Cantor Fitzgerald raised its price target on DigitalOcean to $177 from $121 while keeping an Overweight rating, citing surging demand for AI inference services running 3-4x available capacity and no GPU pricing compression. DigitalOcean also beat Q1 2026 expectations with EPS of $0.44 vs. $0.26 consensus and revenue of $258M vs. $249.68M, while lifting fiscal 2026 revenue growth guidance to 25%-27% and signaling 2027 growth above 50%. BofA Securities separately lifted its target to $200 from $107 on the improved outlook.

Analysis

DOCN is transitioning from a multiple-expansion story into a capacity-constrained operating story, which is a much rarer setup. When demand is running materially ahead of supply and pricing is still firm, the near-term earnings power is being gated by infrastructure rollout rather than customer acquisition, so the next leg of upside likely comes from megawatt additions and financing efficiency rather than pure top-line beats. The second-order winner is not just DOCN itself but the broader AI infrastructure stack that can monetize without heavy balance-sheet strain: equipment financiers, power/colo vendors, and GPU-adjacent suppliers with exposure to inference rather than training. The key implication is that inference demand is becoming more “utility-like” than “project-like,” which should compress customer payback periods and increase the willingness of enterprises to lock in multi-quarter capacity commitments. The main risk is that the market is extrapolating peak scarcity economics into a longer runway than may be justified. If new capacity comes online faster than expected over the next 2-3 quarters, the implied uplift in 2027-2028 estimates can stall even if revenue keeps growing, and the stock can de-rate from narrative premium to execution premium.
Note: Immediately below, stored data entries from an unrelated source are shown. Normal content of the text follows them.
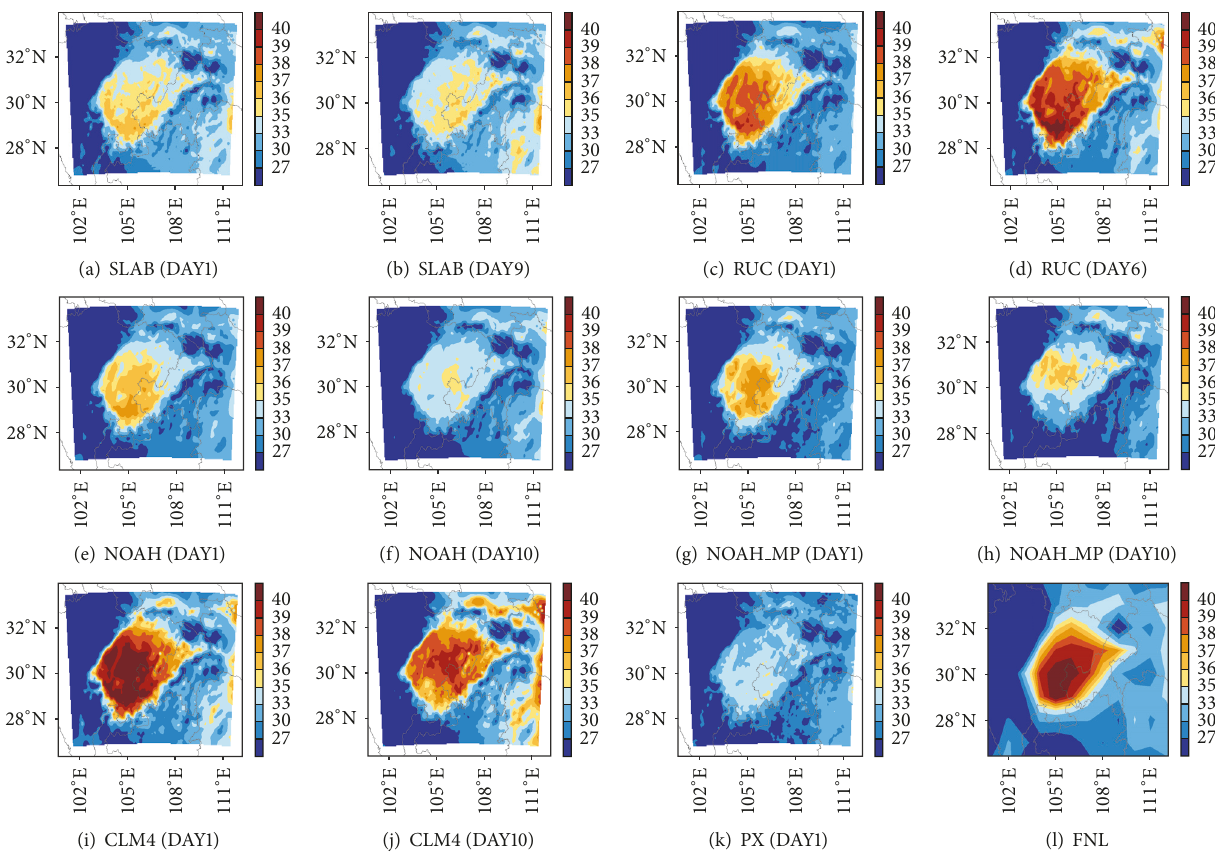
Figure 2: Distributions of SAT06 (unit: ∘ C) on August 10, 2006, were (a) SLAB (DAY1), (b) SLAB (DAY9), (c) RUC (DAY1), (d) RUC (DAY6), (e) NOAH (DAY1), (f) NOAH (DAY10), (g) NOAH MP (DAY1), (h) NOAH MP (DAY10), (i) CLM4 (DAY1), (j) CLM4 (DAY10), (k) PX (DAY1), and (l)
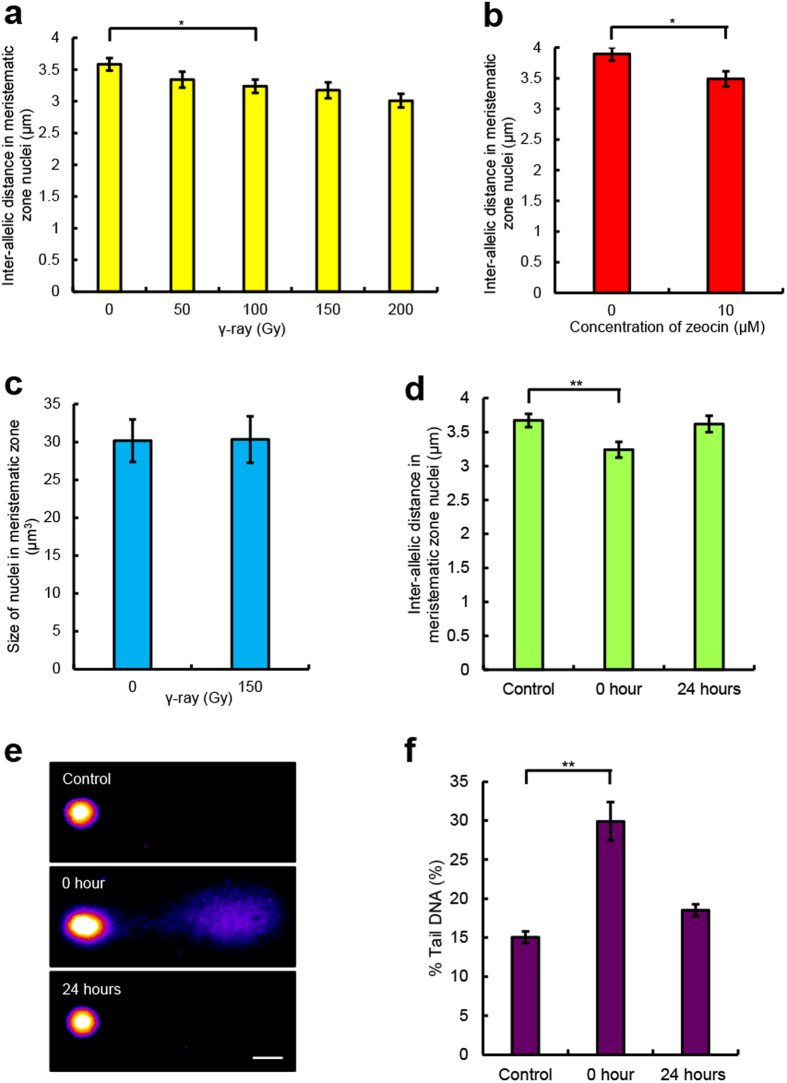
Effect of DNA double-strand breaks (DSBs) on the inter-allelic distance.a,b, Relationship between the inter-allelic distance and dose of γ-irradiation (n > 90, *P < 0.05, a) or 10 μM zeocin (n > 90, *P < 0.05, b,) in the meristematic zone of A. thaliana roots. c, Size of nuclei in the meristematic zone of A. thaliana roots irradiated with 150 Gy γ-irradiation (n = 122, P = 0.35). d, Inter-allelic distance in the meristematic zone nuclei of A. thaliana irradiated with 150 Gy γ-irradiation (n ≥ 90, **P < 0.01). e, Images of comets representing the control nucleus and the nucleus irradiated with 150 Gy γ-irradiation (top, Control; middle, 0 h; bottom, 24 h). Scale bar = 10 μm. f, Levels of DSBs that were detected by a comet assay in A. thaliana roots irradiated with 100 Gy γ-irradiation (n ≥ 70, **P < 0.01).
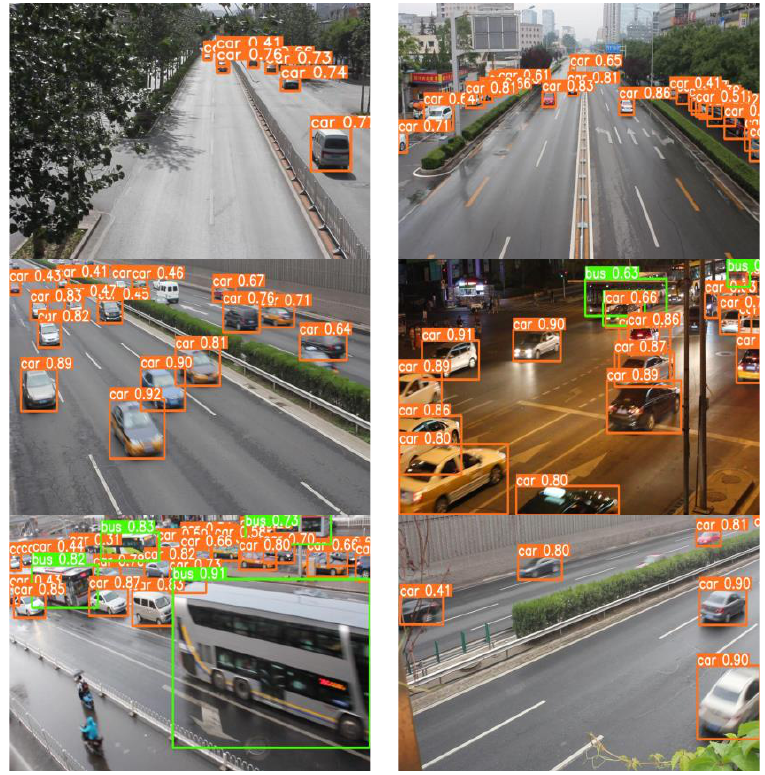
Figure 15. Prediction effect of the YOLOv7-RAR algorithm.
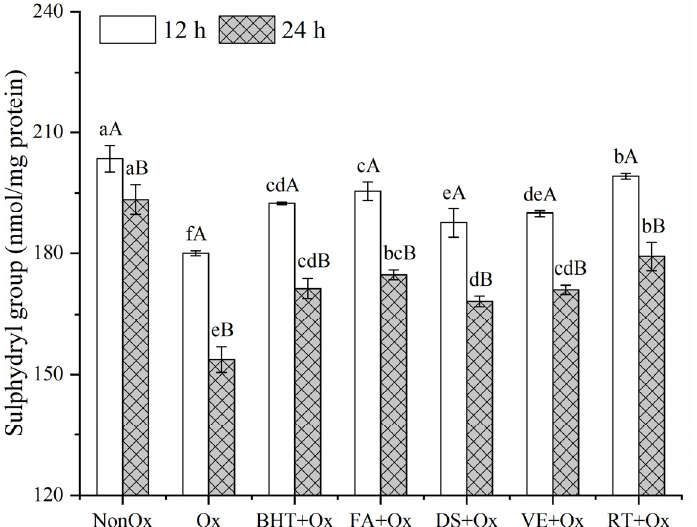
Figure 3. Protein sulfhydryl group of MPs in minced yak meat supplemented with different antioxidants. Note: NonOx—non-oxidized; Ox—oxidized without antioxidant; BHT + Ox, FA + Ox, DS + Ox, VE + Ox, and RT + Ox—oxidized in the presence of BHT, ferulic acid, diallyl sulfide, α -tocopherol, and rutin, respectively. a–d Means with different lowercase letters are significantly different among antioxidant treatments for the same oxidation time ( p < 0.05); A–B Means with different uppercase letters are significantly different between 12 and 24 h for the same antioxidant treatment ( p < 0.05).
The other watch item is concentration: if the inference mix is heavily skewed toward a small number of high-usage customers, any optimization by those clients could look like demand softness before it shows up in headline growth. Consensus seems to be underestimating how much of this move is already forward-pricing 2027-2028 outcomes. That creates a clean tactical asymmetry: the business can keep compounding, but the equity may need a near-perfect sequence of capacity adds, pricing stability, and guide raises to justify current levels. In that sense, the stock is less a bargain and more a quality momentum name where the burden of proof shifts to the next two earnings prints.